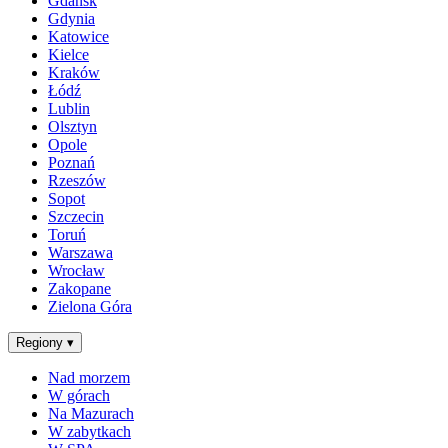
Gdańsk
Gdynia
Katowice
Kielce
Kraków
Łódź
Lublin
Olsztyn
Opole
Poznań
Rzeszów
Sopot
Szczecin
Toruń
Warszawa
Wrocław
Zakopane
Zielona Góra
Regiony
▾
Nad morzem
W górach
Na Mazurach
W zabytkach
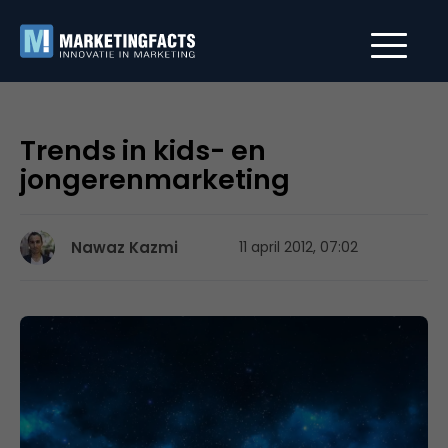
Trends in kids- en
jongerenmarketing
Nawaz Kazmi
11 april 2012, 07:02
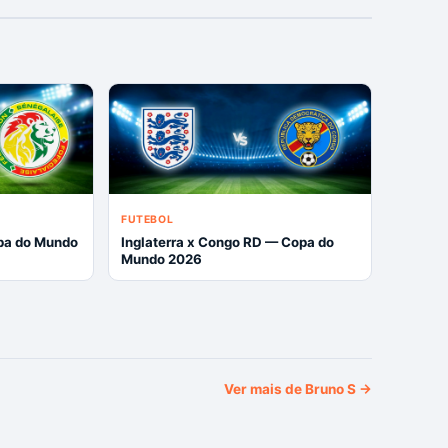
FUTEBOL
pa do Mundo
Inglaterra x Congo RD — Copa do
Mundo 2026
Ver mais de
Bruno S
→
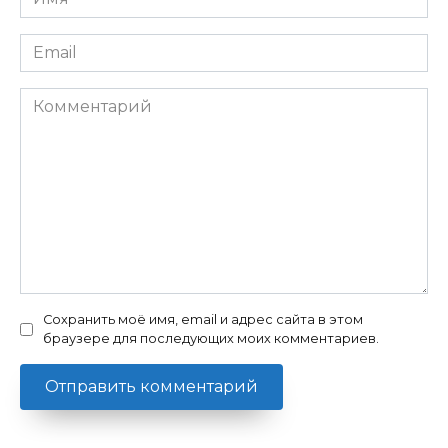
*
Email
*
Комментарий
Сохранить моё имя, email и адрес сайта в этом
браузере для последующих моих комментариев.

——

• _Task statement_
The pictures stay out; repeat exactly the lines from the one with "Ver mais de" to the end of the entries above, and nothing else.

• _Task result_
Ver mais de
Bruno S
→
*
Email
*
Комментарий
Сохранить моё имя, email и адрес сайта в этом
браузере для последующих моих комментариев.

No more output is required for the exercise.